A computer virus is a program which reproduces itself. It may attach to other programs, it may create copies of itself (as in companion viruses). It may damage or corrupt data, change data, or degrade the performance of your system by utilizing resources such as memory or disk space.

Types of Computer Viruses

A computer virus may be categorized with one or more of the following four designations:

  • Boot sector computer virus
  • Master Boot Record (MBR) computer virus
  • File infector computer virus
  • Macro computer virus

A computer virus which displays characteristics of more than one of these categories is known as a multi-partite computer virus.

Boot sector viruses

Boot sector viruses infect the boot record on hard disks, floppy disks, and theoretically also on CD’s and DVD’s.

A boot sector virus does not need to be able to successfully boot the victims computer to infect it. Because of this, even non-bootable media can spread a boot sector virus.

Once the infected computer does successfully boot, the boot sector virus stays in memory and infects floppies and other media when they are written to by the infected computer.

Boot sector viruses have become less common as floppy disks have become rarer.

Master Boot Record (MBR) viruses

Master Boot Record (MBR) viruses are very similar to boot sector viruses, except that they infect the MBR (Master Boot Record) instead of the boot sector.

File infector viruses

File infector viruses infect files which contain executables code, such as .EXE and .COM files.
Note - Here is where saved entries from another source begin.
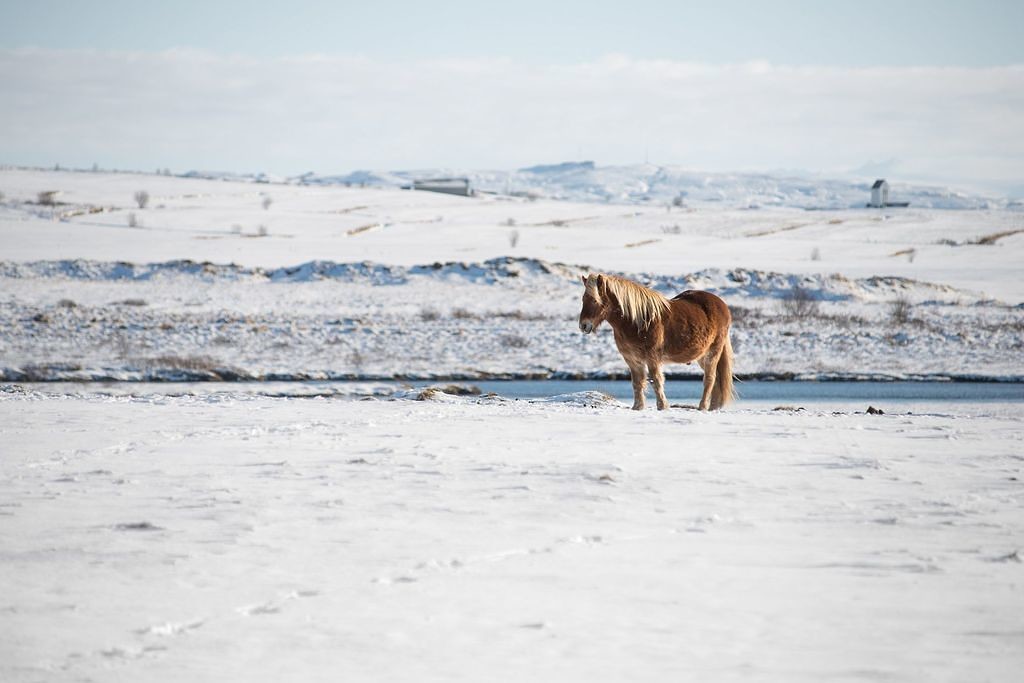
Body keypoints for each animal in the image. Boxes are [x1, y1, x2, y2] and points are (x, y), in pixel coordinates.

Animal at [577, 272, 737, 411]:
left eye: (594, 300)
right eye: (583, 299)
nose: (583, 325)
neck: (636, 321)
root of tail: (722, 305)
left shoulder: (652, 358)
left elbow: (656, 381)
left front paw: (662, 406)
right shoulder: (632, 360)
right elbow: (637, 383)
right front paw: (638, 407)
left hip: (712, 353)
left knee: (709, 379)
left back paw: (703, 407)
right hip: (701, 356)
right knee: (716, 380)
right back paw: (713, 407)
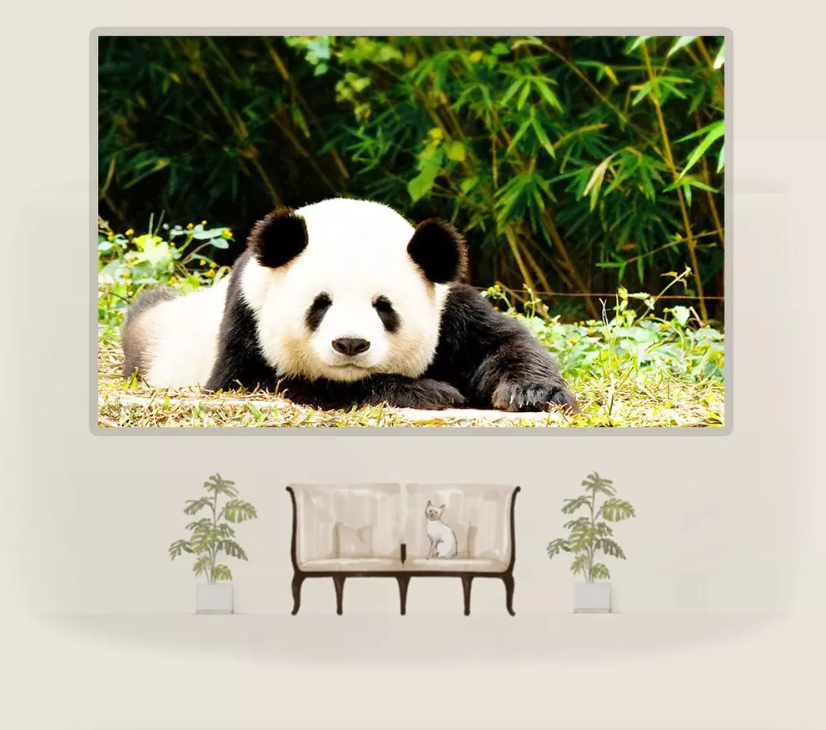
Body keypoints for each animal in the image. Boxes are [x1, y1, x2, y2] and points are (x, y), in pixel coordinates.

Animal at [122, 198, 577, 413]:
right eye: (320, 304)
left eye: (383, 307)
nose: (351, 345)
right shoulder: (247, 314)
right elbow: (265, 382)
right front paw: (429, 392)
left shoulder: (449, 308)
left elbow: (501, 343)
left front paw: (532, 393)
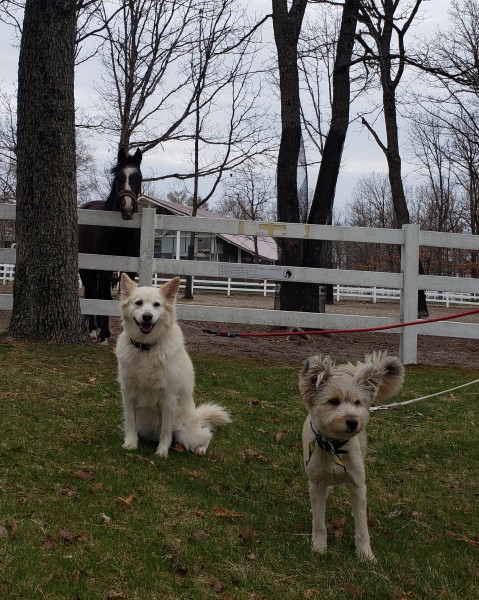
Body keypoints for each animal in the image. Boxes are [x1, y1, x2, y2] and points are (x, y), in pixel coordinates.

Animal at [78, 147, 142, 344]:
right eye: (119, 177)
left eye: (138, 177)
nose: (127, 208)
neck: (121, 231)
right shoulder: (106, 268)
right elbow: (104, 295)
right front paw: (105, 335)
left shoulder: (130, 269)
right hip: (86, 268)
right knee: (92, 292)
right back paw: (93, 329)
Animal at [114, 274, 231, 458]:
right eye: (138, 303)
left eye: (157, 304)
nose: (147, 316)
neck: (146, 348)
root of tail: (196, 416)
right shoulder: (128, 394)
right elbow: (130, 422)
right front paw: (131, 442)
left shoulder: (168, 398)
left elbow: (165, 431)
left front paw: (162, 451)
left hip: (187, 435)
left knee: (207, 435)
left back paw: (200, 449)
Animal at [300, 350, 404, 560]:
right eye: (333, 401)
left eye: (357, 403)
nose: (353, 421)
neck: (334, 446)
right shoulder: (316, 481)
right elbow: (319, 521)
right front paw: (319, 546)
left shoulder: (357, 483)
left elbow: (362, 526)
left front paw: (365, 553)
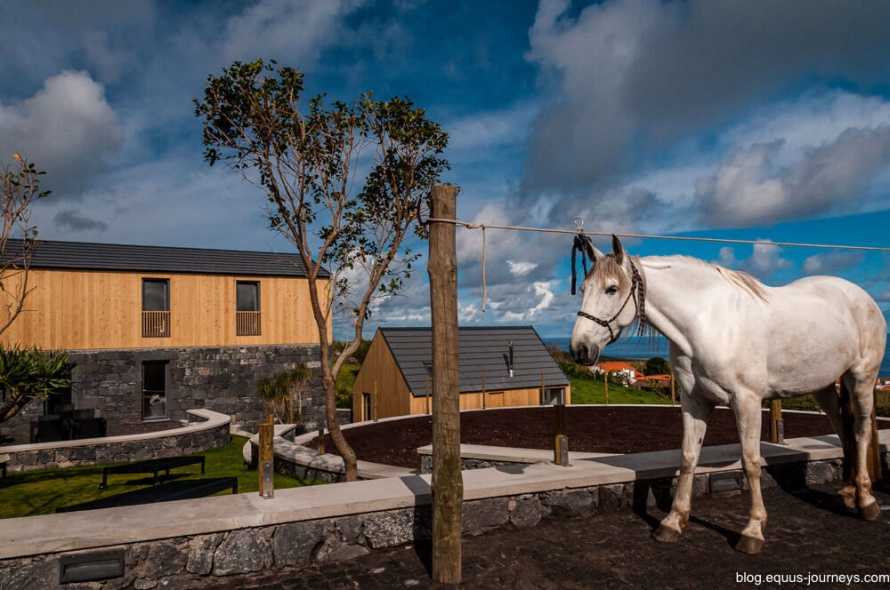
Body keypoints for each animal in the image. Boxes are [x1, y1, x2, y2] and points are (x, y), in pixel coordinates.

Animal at [568, 236, 880, 556]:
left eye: (611, 288)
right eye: (583, 288)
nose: (580, 349)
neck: (707, 323)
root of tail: (861, 297)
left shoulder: (747, 402)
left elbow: (751, 462)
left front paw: (753, 530)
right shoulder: (694, 402)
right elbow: (688, 457)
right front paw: (673, 522)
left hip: (861, 379)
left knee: (860, 432)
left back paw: (867, 501)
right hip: (824, 387)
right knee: (843, 430)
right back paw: (849, 492)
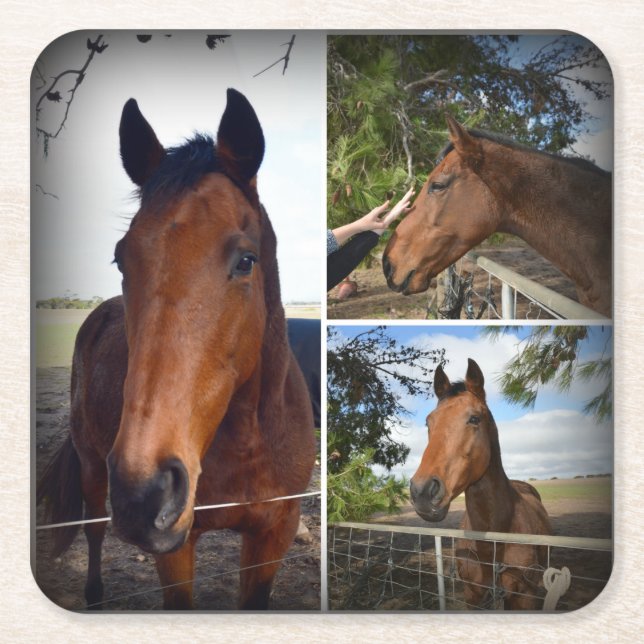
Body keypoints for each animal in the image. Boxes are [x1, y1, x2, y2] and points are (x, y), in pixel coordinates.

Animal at [36, 89, 316, 610]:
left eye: (246, 260)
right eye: (120, 259)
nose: (144, 493)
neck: (247, 439)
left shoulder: (273, 534)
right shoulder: (175, 547)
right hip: (92, 466)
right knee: (94, 530)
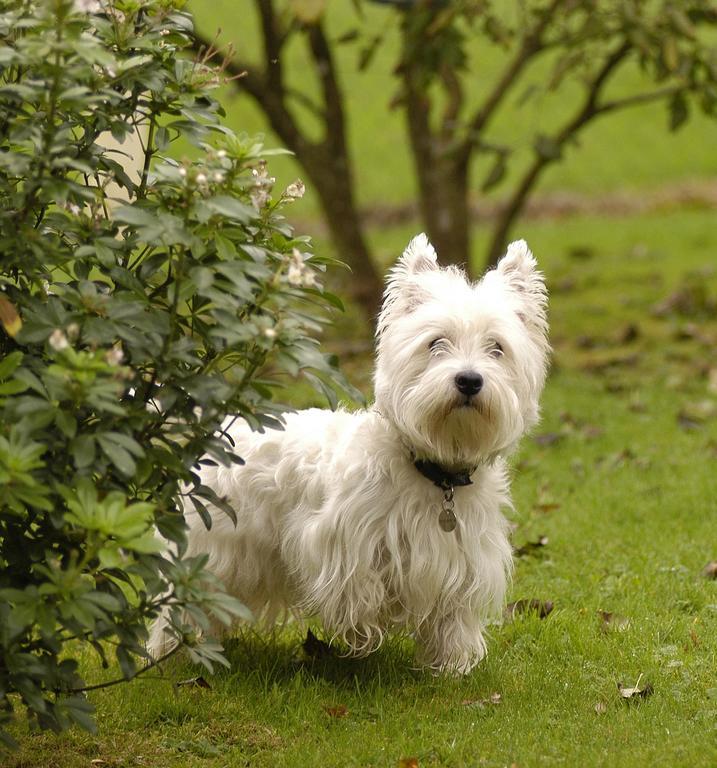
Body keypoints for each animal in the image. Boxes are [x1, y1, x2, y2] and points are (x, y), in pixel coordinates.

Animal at [148, 234, 544, 672]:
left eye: (497, 348)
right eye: (435, 343)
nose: (469, 380)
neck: (435, 472)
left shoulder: (465, 557)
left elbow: (452, 615)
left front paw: (451, 666)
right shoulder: (345, 540)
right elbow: (359, 591)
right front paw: (364, 630)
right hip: (212, 546)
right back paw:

Some file infectors are memory resident. This means that the virus will stay in memory and continue to infect other programs. Other file infector viruses only infect other files when they are executed.

Macro viruses

Macro viruses infect certain types of data files. Most macro viruses infect Microsoft Office files, such as Word Documents, Excel Spreadsheets, PowerPoint Presentations, and Access Databases.

Macro viruses typically use the Visual Basic macro language which is built into Microsoft Office applications.

Some macro viruses also share the characteristics of a computer worm, in the way in which they spread themselves across networks.

Multi-partite viruses

Multi-partite viruses share the characteristics of more than one virus type. For example, a multi-partite computer virus might infect both the boot record and program files.